PLN's IDR benefits from strong tangible support from the sovereign, in particular, the substantial subsidies it receives through an established mechanism. 
As the electricity tariffs that PLN is allowed to charge, approved by the Indonesian Parliament, are below its costs of production, the government pays PLN a compensating subsidy and a public service obligation margin. 
This allows PLN to cover its operating expenses, including depreciation, interest and financing costs and to partially meet its capex requirements. 
In addition, the government provides support in the form of direct loans at concessional terms, with loans from multinational agencies, equity, through soft loans from its development funds, assistance in fuel supplies by mitigating some of PLN's volume and price risks and guarantees for bank loans related to the first phase of its fast track programme.
PLN's dominant generation capacity and position as the owner and operator of the monopoly network and electricity supply businesses underpin its economic and strategic importance to the functioning of the Indonesian economy. 
PLN is critical to the execution of the national electricity policy and for Indonesia to meet its industrialisation and economic growth objectives.
However, its standalone credit profile is weaker than that of its parent due to high leverage levels and exposure to high fuel costs. 
PLN has a large debt-funded capex programme to increase generation capacity and related network assets. 
Provided that project execution risk is successfully managed, PLN's operating margins should improve over the next five years, with new generation capacity fuelled by cheaper coal supplies. 
PLN's rating will be negatively affected by any negative rating action on Indonesia.
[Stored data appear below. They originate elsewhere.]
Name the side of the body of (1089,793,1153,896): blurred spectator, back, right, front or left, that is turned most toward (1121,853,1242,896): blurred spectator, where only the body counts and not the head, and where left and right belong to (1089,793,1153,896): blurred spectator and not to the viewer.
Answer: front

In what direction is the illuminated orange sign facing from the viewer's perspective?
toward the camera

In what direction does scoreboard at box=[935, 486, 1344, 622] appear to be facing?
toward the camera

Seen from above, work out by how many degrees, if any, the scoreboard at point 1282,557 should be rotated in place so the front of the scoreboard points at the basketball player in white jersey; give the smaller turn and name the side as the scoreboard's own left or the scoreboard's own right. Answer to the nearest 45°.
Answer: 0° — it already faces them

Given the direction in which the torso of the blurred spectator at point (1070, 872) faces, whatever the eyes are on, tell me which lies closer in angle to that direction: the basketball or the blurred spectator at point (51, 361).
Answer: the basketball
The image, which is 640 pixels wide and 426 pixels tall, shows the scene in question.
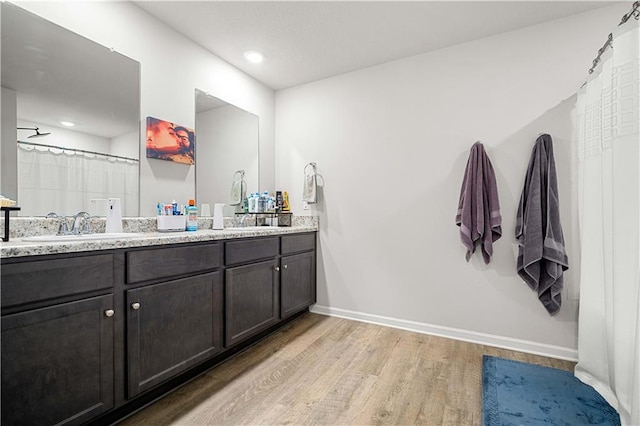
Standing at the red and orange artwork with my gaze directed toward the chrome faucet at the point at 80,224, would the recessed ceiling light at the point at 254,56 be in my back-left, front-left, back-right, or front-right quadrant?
back-left

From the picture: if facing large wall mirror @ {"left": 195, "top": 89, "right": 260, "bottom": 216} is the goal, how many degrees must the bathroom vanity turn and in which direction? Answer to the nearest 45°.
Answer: approximately 90° to its left

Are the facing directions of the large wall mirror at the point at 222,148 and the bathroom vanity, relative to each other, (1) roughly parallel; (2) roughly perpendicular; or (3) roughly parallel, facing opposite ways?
roughly parallel

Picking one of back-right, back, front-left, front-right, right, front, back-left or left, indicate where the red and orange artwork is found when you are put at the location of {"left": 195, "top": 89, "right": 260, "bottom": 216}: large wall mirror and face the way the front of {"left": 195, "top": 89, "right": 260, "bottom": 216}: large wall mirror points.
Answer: right

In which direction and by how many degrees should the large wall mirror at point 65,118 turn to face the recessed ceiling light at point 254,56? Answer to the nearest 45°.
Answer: approximately 45° to its left

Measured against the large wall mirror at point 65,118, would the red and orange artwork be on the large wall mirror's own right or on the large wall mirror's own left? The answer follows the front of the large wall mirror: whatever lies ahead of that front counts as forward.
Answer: on the large wall mirror's own left

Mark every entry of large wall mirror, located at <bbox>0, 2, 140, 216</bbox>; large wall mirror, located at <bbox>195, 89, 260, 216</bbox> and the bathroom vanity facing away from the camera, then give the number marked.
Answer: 0

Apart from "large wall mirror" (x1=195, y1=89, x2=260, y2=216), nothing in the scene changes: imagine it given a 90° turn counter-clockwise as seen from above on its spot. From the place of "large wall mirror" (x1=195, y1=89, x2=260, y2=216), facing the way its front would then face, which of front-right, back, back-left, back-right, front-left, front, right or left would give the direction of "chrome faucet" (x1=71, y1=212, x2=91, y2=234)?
back

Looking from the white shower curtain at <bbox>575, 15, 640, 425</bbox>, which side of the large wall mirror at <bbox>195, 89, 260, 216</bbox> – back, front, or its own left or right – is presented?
front

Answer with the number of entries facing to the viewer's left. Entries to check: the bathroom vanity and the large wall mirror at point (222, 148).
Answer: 0

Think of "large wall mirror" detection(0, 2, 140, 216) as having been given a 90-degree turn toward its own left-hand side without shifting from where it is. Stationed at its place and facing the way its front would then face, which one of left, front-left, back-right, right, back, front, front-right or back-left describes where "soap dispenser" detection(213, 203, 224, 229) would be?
front-right

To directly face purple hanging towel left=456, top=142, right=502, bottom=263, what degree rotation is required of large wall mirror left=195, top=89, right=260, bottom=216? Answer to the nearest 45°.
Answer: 0° — it already faces it

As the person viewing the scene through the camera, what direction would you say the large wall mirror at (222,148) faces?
facing the viewer and to the right of the viewer

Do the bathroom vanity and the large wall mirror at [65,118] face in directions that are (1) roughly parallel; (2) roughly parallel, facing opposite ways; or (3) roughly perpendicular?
roughly parallel

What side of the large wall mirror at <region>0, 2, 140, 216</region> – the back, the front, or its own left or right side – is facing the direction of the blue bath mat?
front

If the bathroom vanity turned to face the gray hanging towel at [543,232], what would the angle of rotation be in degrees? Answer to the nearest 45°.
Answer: approximately 45° to its left
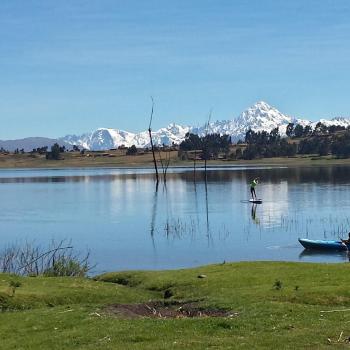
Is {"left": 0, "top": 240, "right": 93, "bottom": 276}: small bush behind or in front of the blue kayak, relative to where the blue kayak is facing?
in front

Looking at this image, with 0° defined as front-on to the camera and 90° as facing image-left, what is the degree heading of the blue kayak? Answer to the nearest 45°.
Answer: approximately 90°

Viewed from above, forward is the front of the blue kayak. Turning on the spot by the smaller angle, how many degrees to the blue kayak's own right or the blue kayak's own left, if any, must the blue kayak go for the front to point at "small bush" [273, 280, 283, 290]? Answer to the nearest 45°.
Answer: approximately 90° to the blue kayak's own left
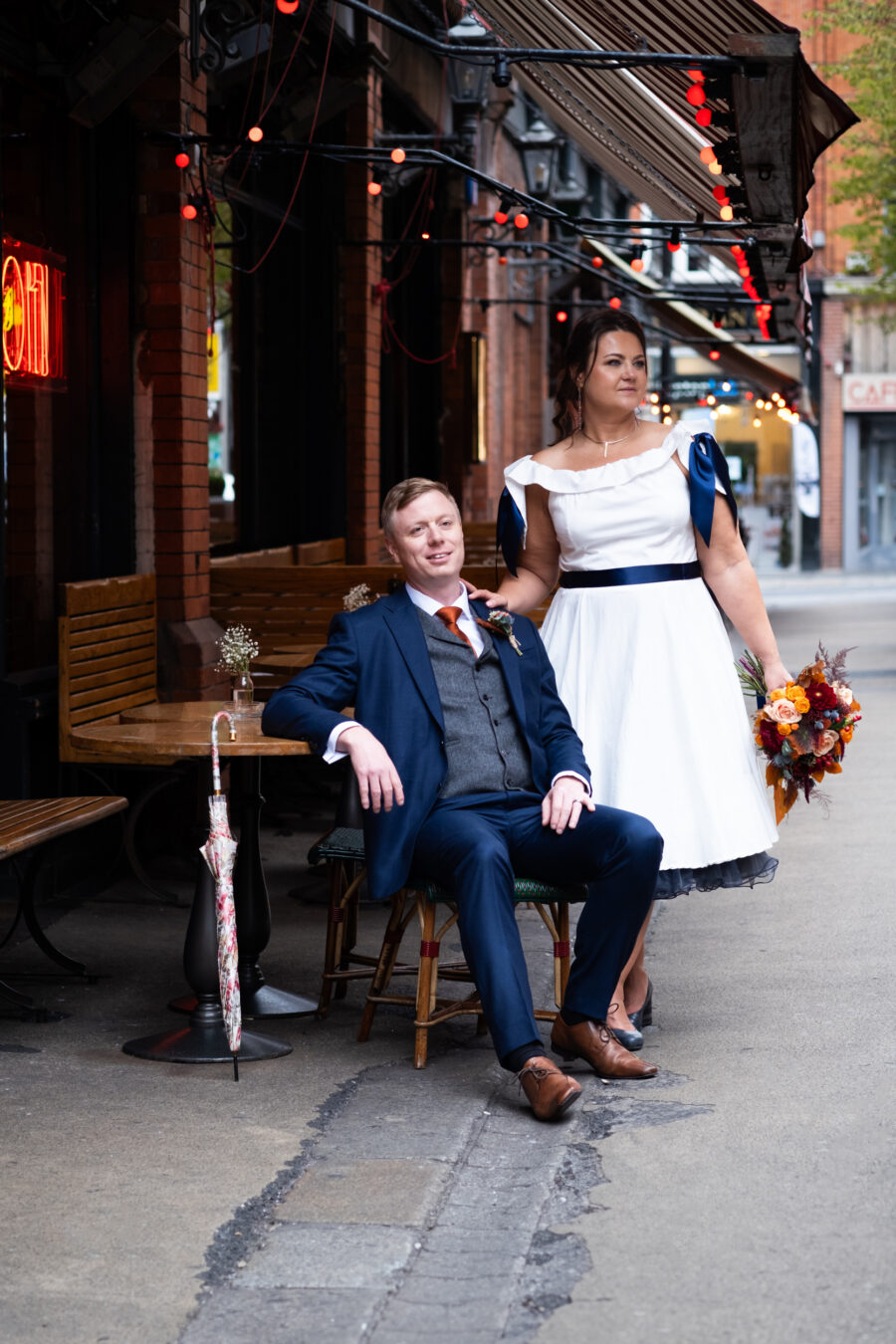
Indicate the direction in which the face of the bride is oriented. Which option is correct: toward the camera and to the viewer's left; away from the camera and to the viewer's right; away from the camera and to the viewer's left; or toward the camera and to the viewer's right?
toward the camera and to the viewer's right

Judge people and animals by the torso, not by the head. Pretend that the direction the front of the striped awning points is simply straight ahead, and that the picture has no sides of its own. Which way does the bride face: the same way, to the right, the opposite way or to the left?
to the right

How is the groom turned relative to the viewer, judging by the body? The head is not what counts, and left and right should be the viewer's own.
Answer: facing the viewer and to the right of the viewer

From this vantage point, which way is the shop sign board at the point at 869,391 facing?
toward the camera

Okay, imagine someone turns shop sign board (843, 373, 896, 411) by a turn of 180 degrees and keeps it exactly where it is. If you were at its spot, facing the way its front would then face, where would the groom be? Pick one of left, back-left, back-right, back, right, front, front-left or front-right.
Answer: back

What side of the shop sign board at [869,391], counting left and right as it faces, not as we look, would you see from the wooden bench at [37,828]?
front

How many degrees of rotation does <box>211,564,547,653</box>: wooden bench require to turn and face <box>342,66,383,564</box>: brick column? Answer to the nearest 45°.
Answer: approximately 180°

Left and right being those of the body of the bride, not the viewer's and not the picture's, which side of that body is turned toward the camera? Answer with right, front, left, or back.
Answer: front

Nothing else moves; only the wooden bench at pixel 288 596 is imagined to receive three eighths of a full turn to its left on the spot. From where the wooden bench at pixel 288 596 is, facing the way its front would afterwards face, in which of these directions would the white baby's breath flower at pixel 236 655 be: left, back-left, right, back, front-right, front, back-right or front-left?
back-right

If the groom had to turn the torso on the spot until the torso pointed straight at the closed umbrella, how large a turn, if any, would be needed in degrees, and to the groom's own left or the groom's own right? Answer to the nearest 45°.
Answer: approximately 135° to the groom's own right

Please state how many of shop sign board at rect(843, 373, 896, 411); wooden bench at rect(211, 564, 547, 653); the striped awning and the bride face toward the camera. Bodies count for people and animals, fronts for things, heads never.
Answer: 3

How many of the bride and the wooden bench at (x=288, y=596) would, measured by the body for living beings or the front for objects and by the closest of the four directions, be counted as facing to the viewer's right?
0

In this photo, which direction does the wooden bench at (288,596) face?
toward the camera

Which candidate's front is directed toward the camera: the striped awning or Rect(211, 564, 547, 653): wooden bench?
the wooden bench

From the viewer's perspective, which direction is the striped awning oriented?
to the viewer's right

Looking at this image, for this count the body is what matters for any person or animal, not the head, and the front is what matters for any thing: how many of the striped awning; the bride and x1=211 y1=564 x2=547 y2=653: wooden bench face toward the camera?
2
A negative rating action can also arise if the linkages with the sovereign weaken, although Fitch does not expect PLN's policy role or support from the sovereign to wane in the medium term.
Conversely, PLN's ratings will be upgraded if Indonesia's ratings are upgraded, provided there is no weakening of the legal, operational and strategic ties with the state.

Disclosure: No position at the stock mentioned above.